#### RECORDS PROVIDED ####

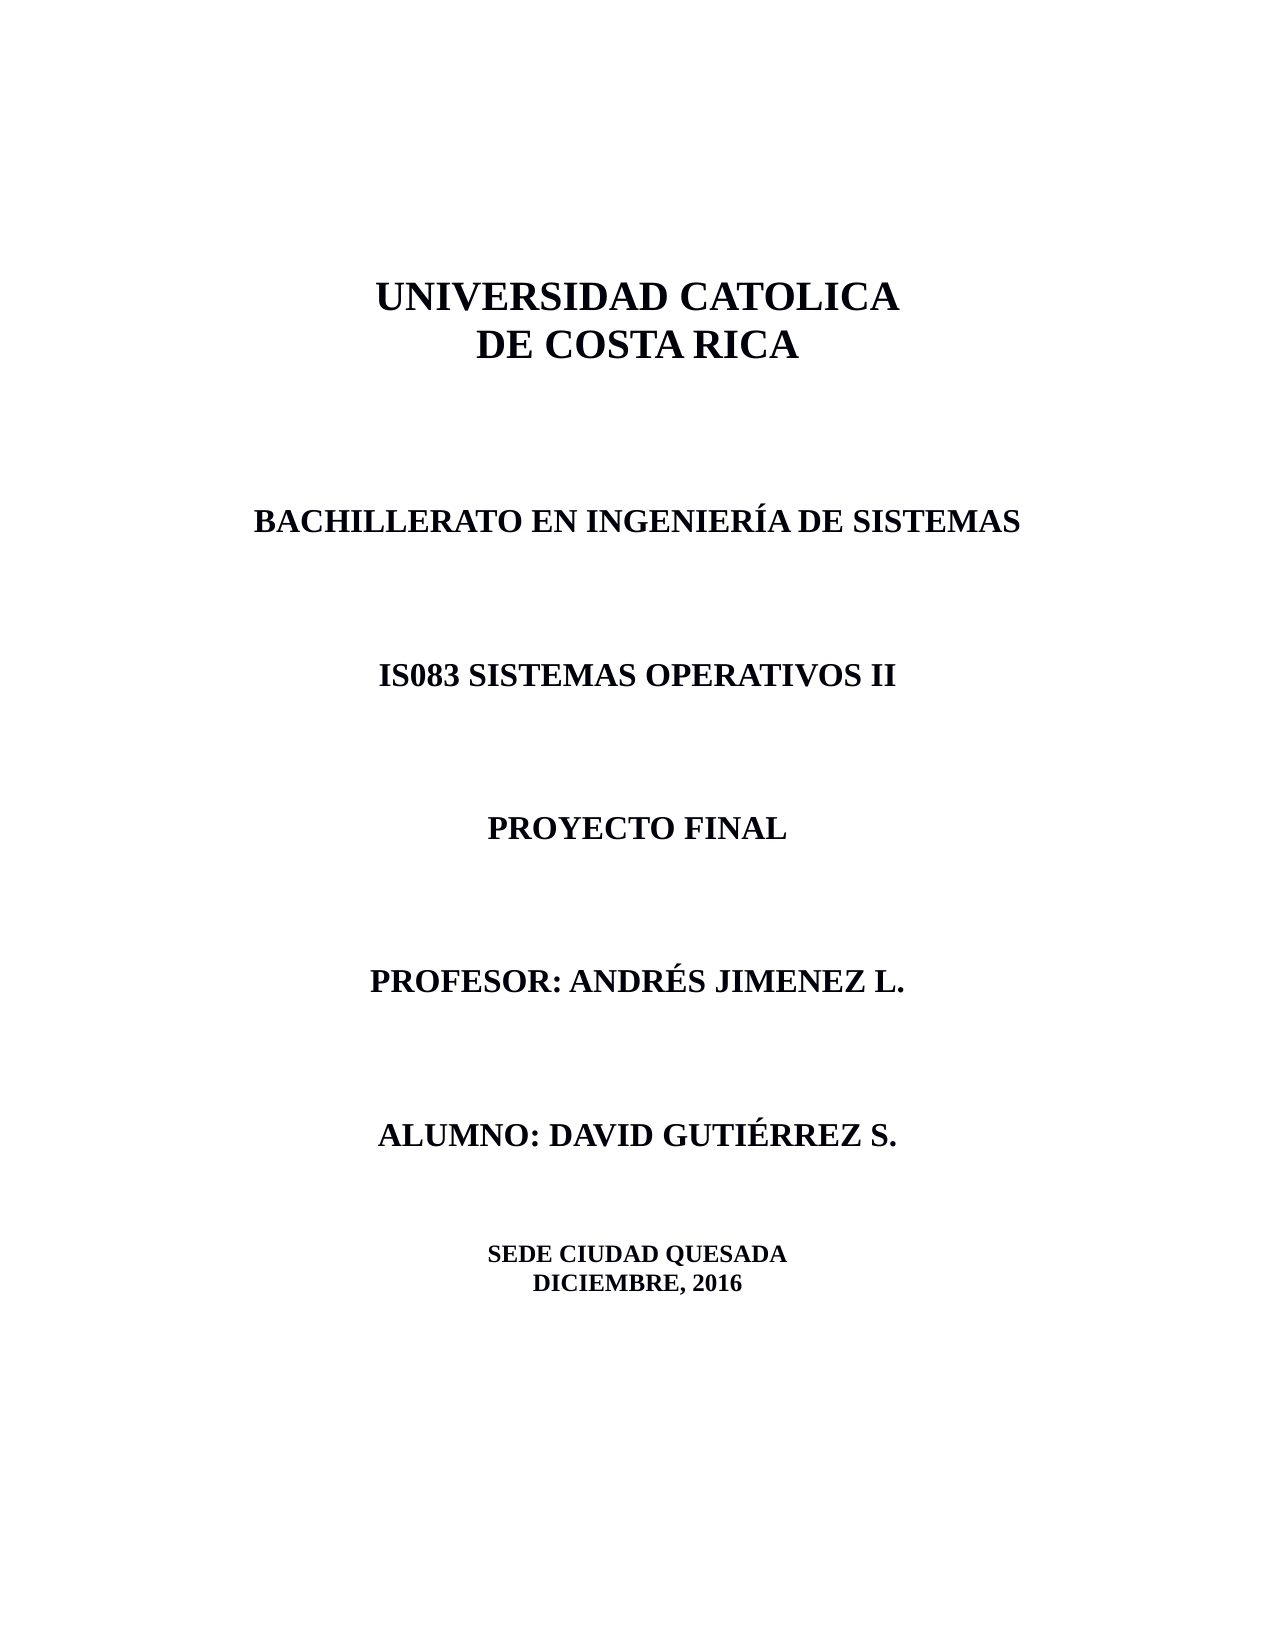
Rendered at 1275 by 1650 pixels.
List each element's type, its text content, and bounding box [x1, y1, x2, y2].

text BACHILLERATO EN INGENIERÍA DE SISTEMAS [118, 501, 1157, 540]
text ALUMNO: DAVID GUTIÉRREZ S. [118, 1115, 1157, 1153]
text SEDE CIUDAD QUESADA [118, 1239, 1157, 1268]
text IS083 SISTEMAS OPERATIVOS II [118, 655, 1157, 693]
text DE COSTA RICA [118, 319, 1157, 367]
text UNIVERSIDAD CATOLICA [118, 271, 1157, 319]
text PROFESOR: ANDRÉS JIMENEZ L. [118, 961, 1157, 1000]
text PROYECTO FINAL [118, 808, 1157, 846]
text DICIEMBRE, 2016 [118, 1268, 1157, 1297]
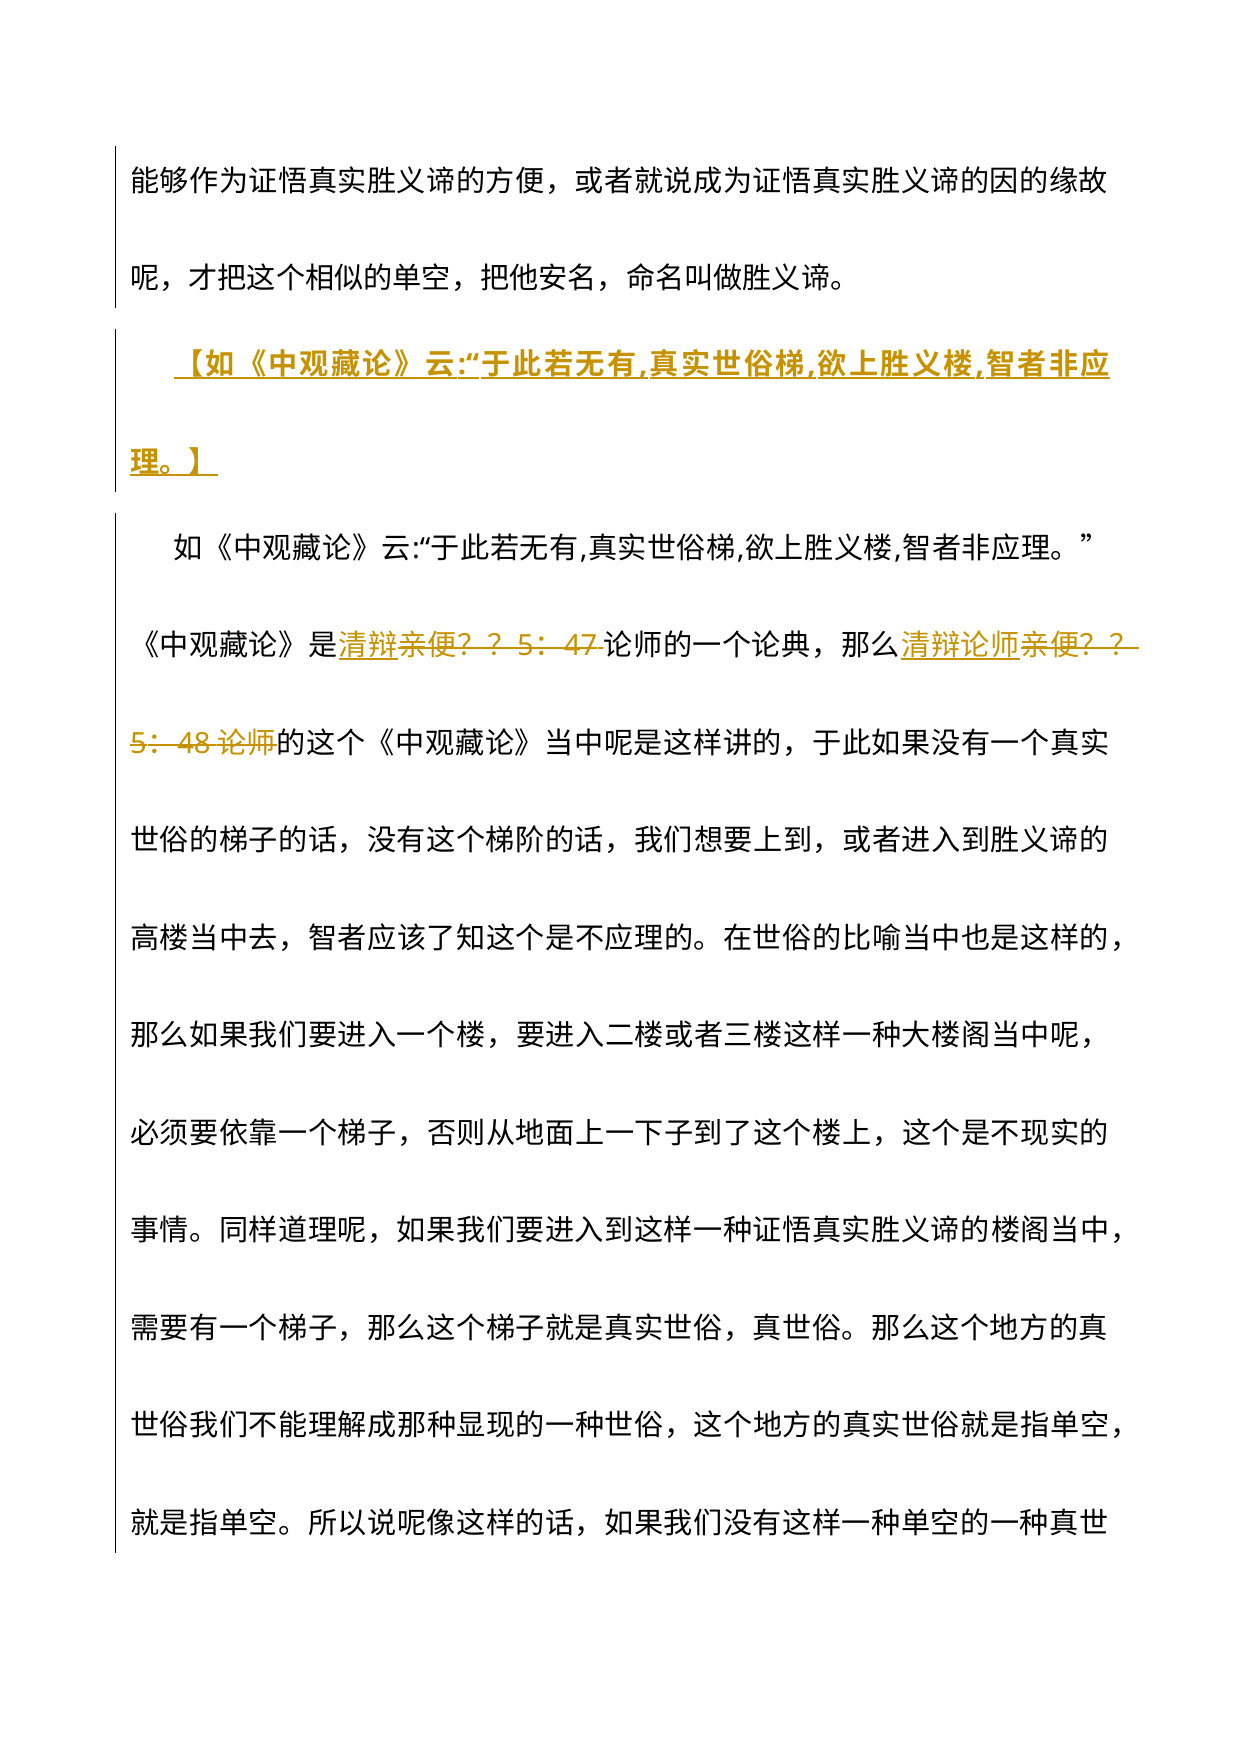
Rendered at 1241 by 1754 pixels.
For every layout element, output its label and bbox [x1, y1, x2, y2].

text [130, 146, 1110, 308]
text [130, 513, 1110, 1553]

####

• _ASSIGNMENT_
All that is needed is an exact copy of the entries above, minus the pictures.

• _SOLUTION_
Rendered at 1275 by 1650 pixels.
List each element's type, its text content, and bounding box [x1, y1, x2, y2].

text BACHILLERATO EN INGENIERÍA DE SISTEMAS [118, 501, 1157, 540]
text ALUMNO: DAVID GUTIÉRREZ S. [118, 1115, 1157, 1153]
text SEDE CIUDAD QUESADA [118, 1239, 1157, 1268]
text IS083 SISTEMAS OPERATIVOS II [118, 655, 1157, 693]
text DE COSTA RICA [118, 319, 1157, 367]
text UNIVERSIDAD CATOLICA [118, 271, 1157, 319]
text PROFESOR: ANDRÉS JIMENEZ L. [118, 961, 1157, 1000]
text PROYECTO FINAL [118, 808, 1157, 846]
text DICIEMBRE, 2016 [118, 1268, 1157, 1297]
Rendered at 1241 by 1754 pixels.
For every layout element, output its label and bbox [x1, y1, x2, y2].

text [130, 146, 1110, 308]
text [130, 513, 1110, 1553]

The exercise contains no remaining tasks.